(Stated problem): Could you transcribe the part of the sanctions order below word for word, starting at "III. Conclusion" and ending at "should be sanctioned."?

(Source excerpt):
——————

On May 1, 2018, Trauman moved to withdraw as local counsel. ECF No. 197. At a telephone hearing on May 4, 2018, I provisionally granted Trauman's motion to withdraw, and gave Vocht twenty days to notify the court whether Defendants had retained new local counsel. ECF No. 200. Defendants did not retain new local counsel, and on May 24, 2018, Plaintiff moved for entry of default as to Defendants ANF and Frevol because these defendants could not proceed without counsel. ECF No. 207. I denied Plaintiff's motion for default, ruling that with trial imminent, Vocht could represent Defendants without local counsel. ECF No. 216. I find that Plaintiff has not shown Trauman's request to withdraw justifies sanctions.
III. Conclusion
I have presided over this litigation from the filing of the complaint. I had concerns that some of Defendants' filings included dubious arguments and were somewhat disorganized. I conclude, however, that sanctions are not warranted under Rule 11 or the other sources of authority for imposing sanctions. Plaintiff has not shown that Defendants' counsel took positions in bad faith, or improperly attempted to delay or obstruct the trial. I also conclude that Defendants have not shown that Plaintiff's counsel should be sanctioned.
CONCLUSION
Plaintiff's Motion for Imposition of Sanctions, ECF No. 156, and Supplemental Motion for Imposition of Sanctions, ECF No, 254, are DENIED. Defendants' counsel Michelle Vocht's request for sanctions, ECF No. 258, and Alexander Trauman's request for sanctions, ECF No. 260, are DENIED.
IT IS SO ORDERED.
Dated this 1st day of October, 2018.

——————

(Records shown):
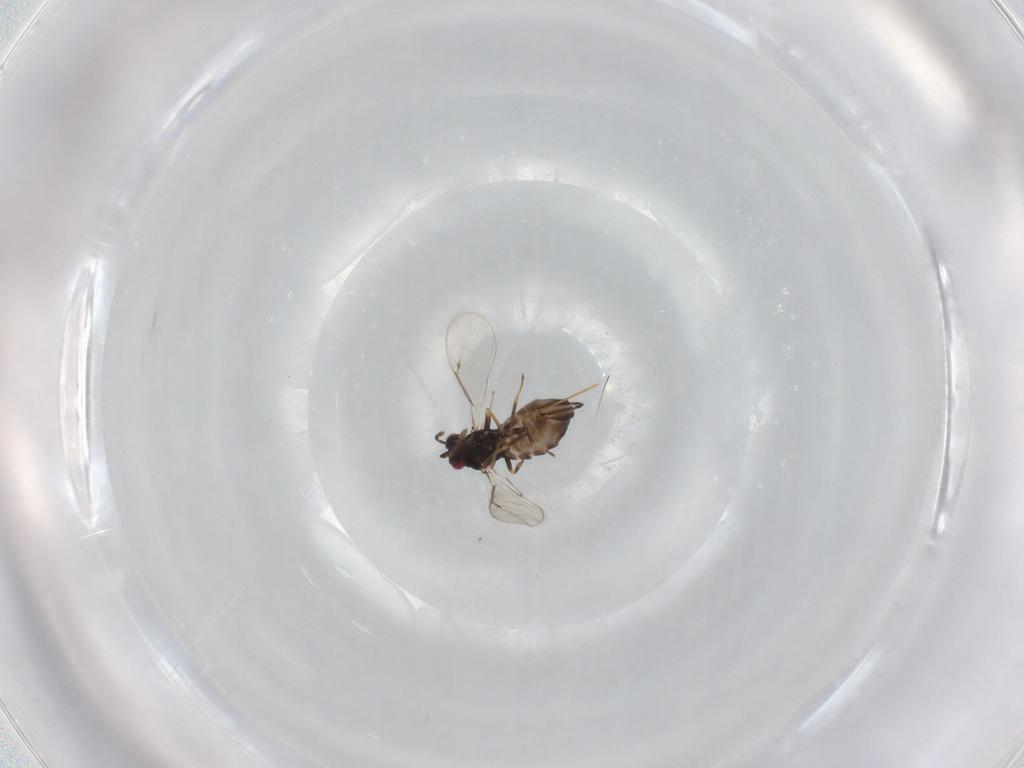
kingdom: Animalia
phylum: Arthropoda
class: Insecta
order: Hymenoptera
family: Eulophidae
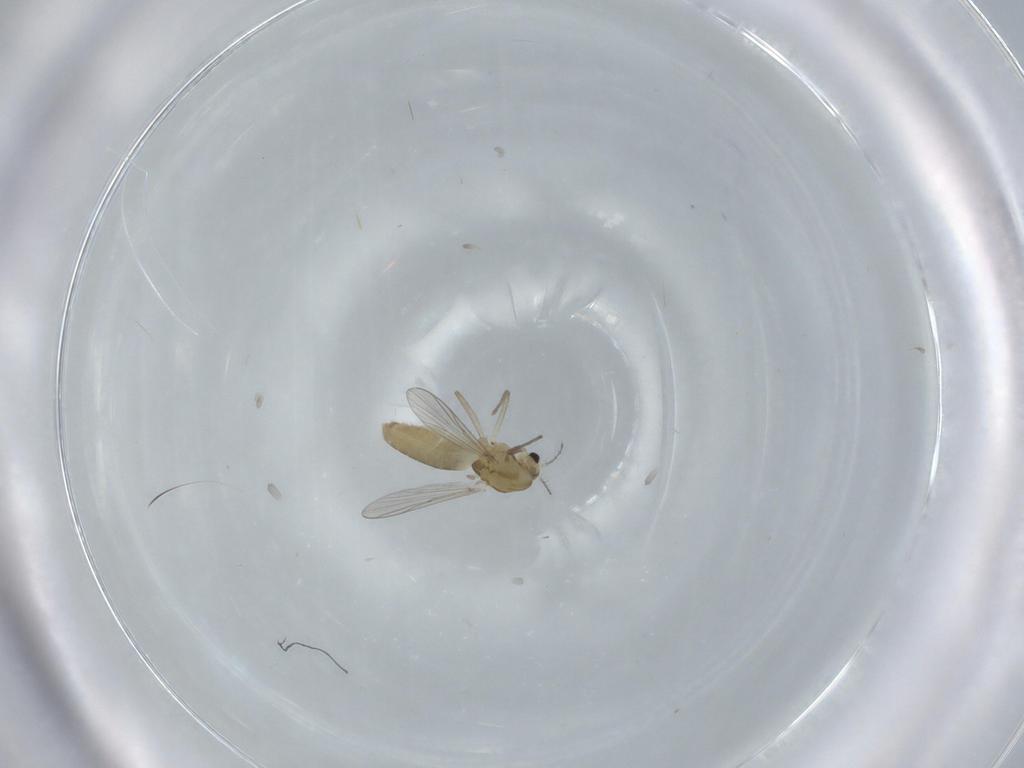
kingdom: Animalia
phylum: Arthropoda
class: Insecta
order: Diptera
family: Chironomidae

——————

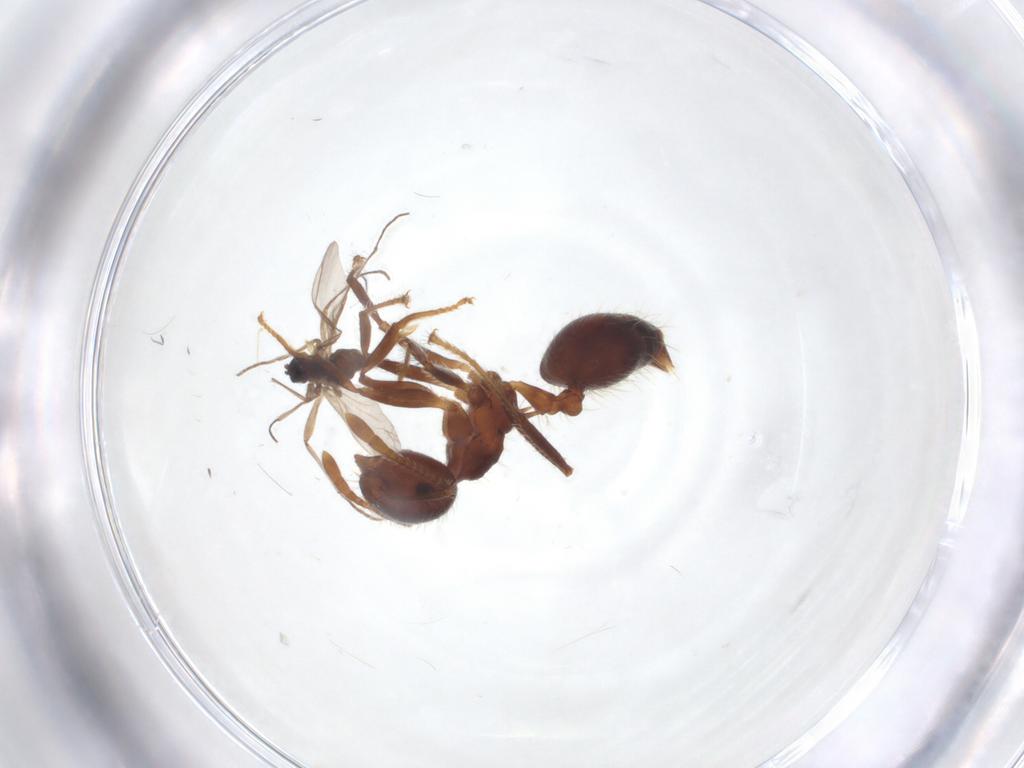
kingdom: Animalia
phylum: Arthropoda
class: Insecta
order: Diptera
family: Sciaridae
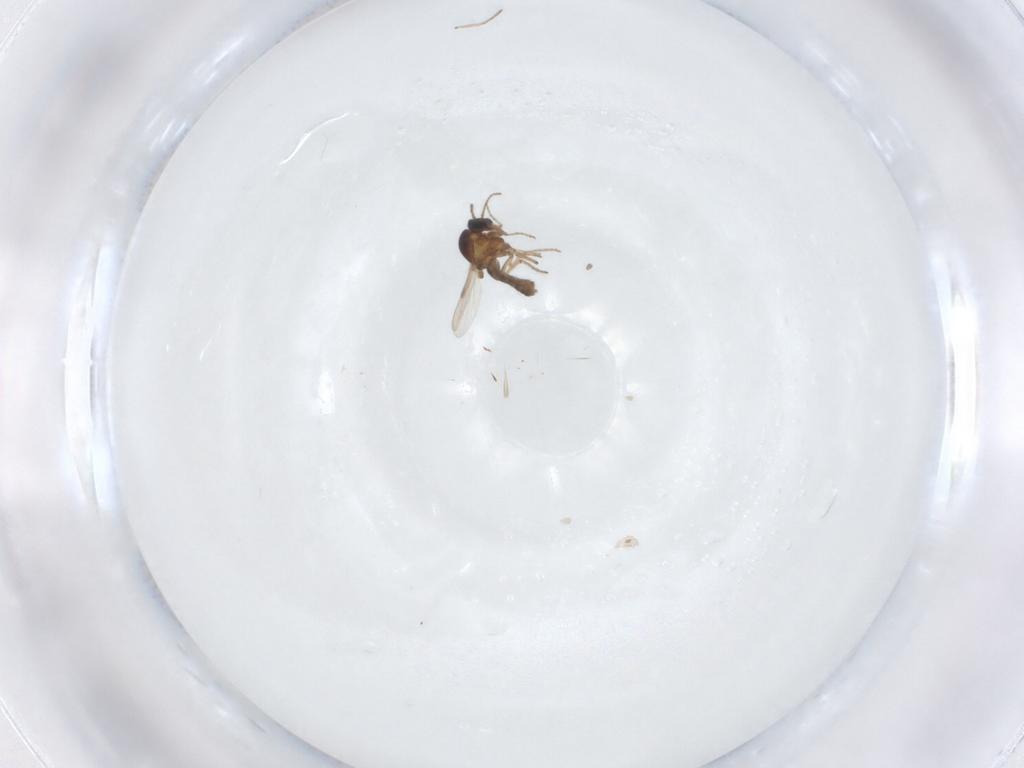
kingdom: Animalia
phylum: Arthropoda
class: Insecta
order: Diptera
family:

——————

(The completed task):
III. Conclusion
I have presided over this litigation from the filing of the complaint. I had concerns that some of Defendants' filings included dubious arguments and were somewhat disorganized. I conclude, however, that sanctions are not warranted under Rule 11 or the other sources of authority for imposing sanctions. Plaintiff has not shown that Defendants' counsel took positions in bad faith, or improperly attempted to delay or obstruct the trial. I also conclude that Defendants have not shown that Plaintiff's counsel should be sanctioned.